I was trying to be very interested in my paperwork while my mind scrambled for the requisite witty banter. Seriously, how are you supposed to respond to that? I have a mother. Kevin has a mother. Many of my friends have mothers. I have witnessed a hot flash or two. I have seen that one clip from “The Soup” where the menopausing mom uses a fridge door as a fan to cool off her naked hot-flashing self. None of this seemed particularly beneficial to the conversation.
But I had to say something, or I would be forever labeled The Shy One, and I am so done with that label. “Yep…I…have seen how that goes.”
Mimi nodded wisely. “It is no fun. Lemme tell ya.”
So now instead of the The Shy One, I’m probably The Awkward Shy One Who Doesn’t Say Much But God Bless Her She Tries.
Because of that incredibly awkward meeting, I didn’t get a morning break and didn’t even think about lunch until past 12:30. I took an extended break at a nearby park, which was for the most part really great, thanks to the weather. I found a picnic table in the shade and busted out the trusty Moleskine and wrote a bit. This was lovely, until some old fart on a bicycle wheeled past and whistled at me.
Cue Patented Laura Ice Queen Death Glare.
I don’t know what I keep expecting – maybe for the wolf-whistle to become “uncool,” or for men to realize that women are not remotely impressed by wolf-whistling, or maybe for my own self-esteem to suddenly decide that everyone else must be okay with wolf-whistling, because it’s not going away, so I oughta get with the program and stop being so uppity about it. I mean, some women must take it as a compliment, right? Otherwise every whistler would get punched and the practice would die out pretty quickly. It must be flattering for some women, just…not for me. It makes me turn into She Hulk.
So that ruined my break a little. I texted Kevin in a huff and spent the rest of my break glancing around to make sure Creepy Old Biker wasn’t biking up behind me to leer some more.
Fast forward a couple hours. My self-esteem is now thoroughly dragging, having spent the morning being awkward and the afternoon fretting over a silly whistle. I went into my boss’s office to drop off some completed files, with the intent of also asking an unrelated question.
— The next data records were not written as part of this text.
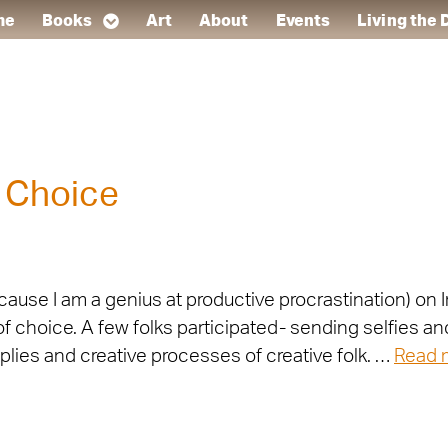
me
Books
Art
About
Events
Living the
 Choice
ecause I am a genius at productive procrastination) 
f choice. A few folks participated- sending selfies an
lies and creative processes of creative folk. …
Read 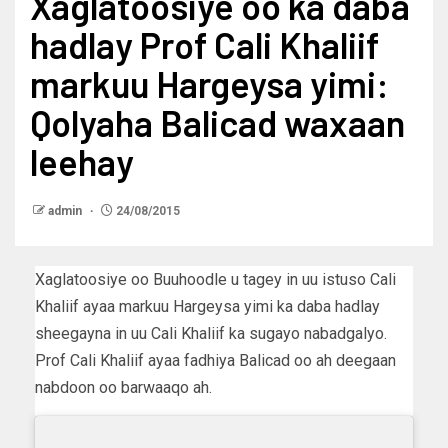
Xaglatoosiye oo ka daba
hadlay Prof Cali Khaliif
markuu Hargeysa yimi:
Qolyaha Balicad waxaan
leehay
admin
24/08/2015
Xaglatoosiye oo Buuhoodle u tagey in uu istuso Cali
Khaliif ayaa markuu Hargeysa yimi ka daba hadlay
sheegayna in uu Cali Khaliif ka sugayo nabadgalyo.
Prof Cali Khaliif ayaa fadhiya Balicad oo ah deegaan
nabdoon oo barwaaqo ah.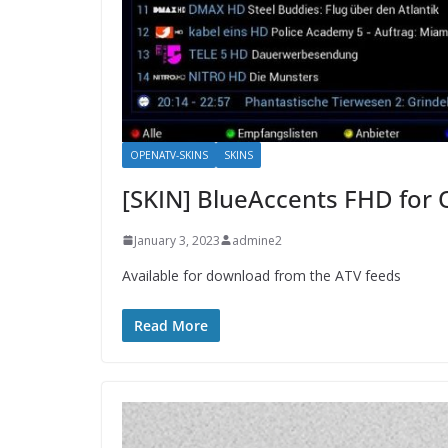
OPENATV-SKINS
SKINS
[SKIN] BlueAccents FHD for
January 3, 2023
admine2
Available for download from the ATV feeds
Read More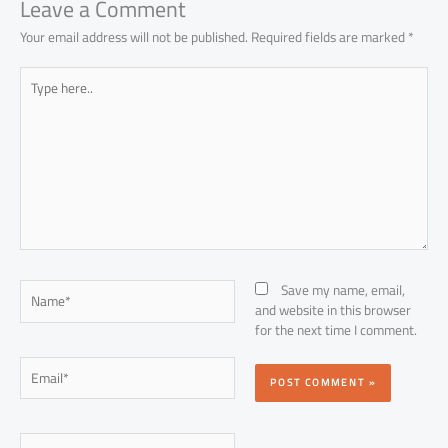
Leave a Comment
Your email address will not be published.
Required fields are marked
*
Type
here..
Name*
Save my name, email,
and website in this browser
for the next time I comment.
Email*
Website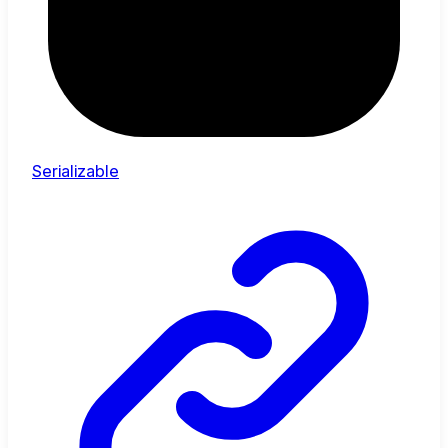
Serializable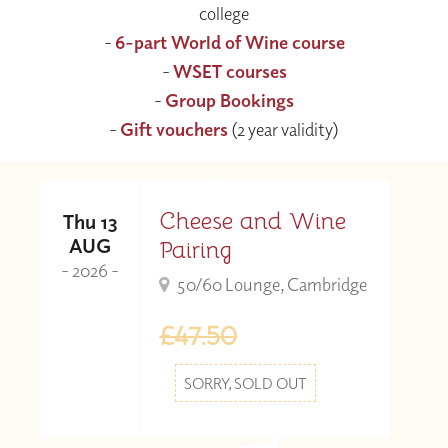
college
-
6-part World of Wine course
-
WSET courses
-
Group Bookings
-
Gift vouchers
(2 year validity)
Cheese and Wine
Thu 13
AUG
Pairing
- 2026 -
50/60 Lounge, Cambridge
£47.50
SORRY, SOLD OUT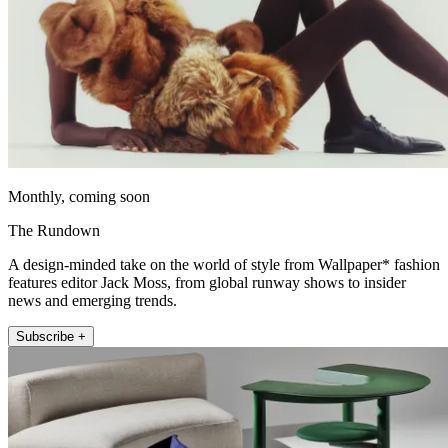
Monthly, coming soon
The Rundown
A design-minded take on the world of style from Wallpaper* fashion
features editor Jack Moss, from global runway shows to insider
news and emerging trends.
Subscribe +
Keep in mind that I have a terrible memory. Usually, when someone approaches me with a task, I’ll whip out a notepad and paper and take notes so I don’t accidentally skip a step. Today, though, I went into my boss’s office, handed over the files, and promptly forgot what I was going to ask. I stood awkwardly, trying to remember, and my boss looked up at me.
“Well…I had a question.”
“Oh no, you’re too young to forget!”
“Oh, I wish…give me a minute.”
Of course I remembered, and asked, and got my answer, but it needled at me that on top of everything else today, I was getting teased again about my age. Yes, I am twenty-three and working as a secretary. Yes, I am petite and sometimes shy and prefer staying in with a book to getting wasted and looking for a one-night stand on the weekends. But I’ve been consistently employed for the last nine months, which is more than can be said about thirteen percent of other recent college grads, and I don’t think it’s too much to ask to be taken at least a bit seriously. And that desire to be taken seriously is something I haven’t felt since I was seventeen.
So here’s a question for any older readers who happen to have stopped by, or for any readers my own age: do you ever really feel “grown-up,” or do you always feel like you’re missing out on some joke? How do you cope with it? And how do you feel about the whistling?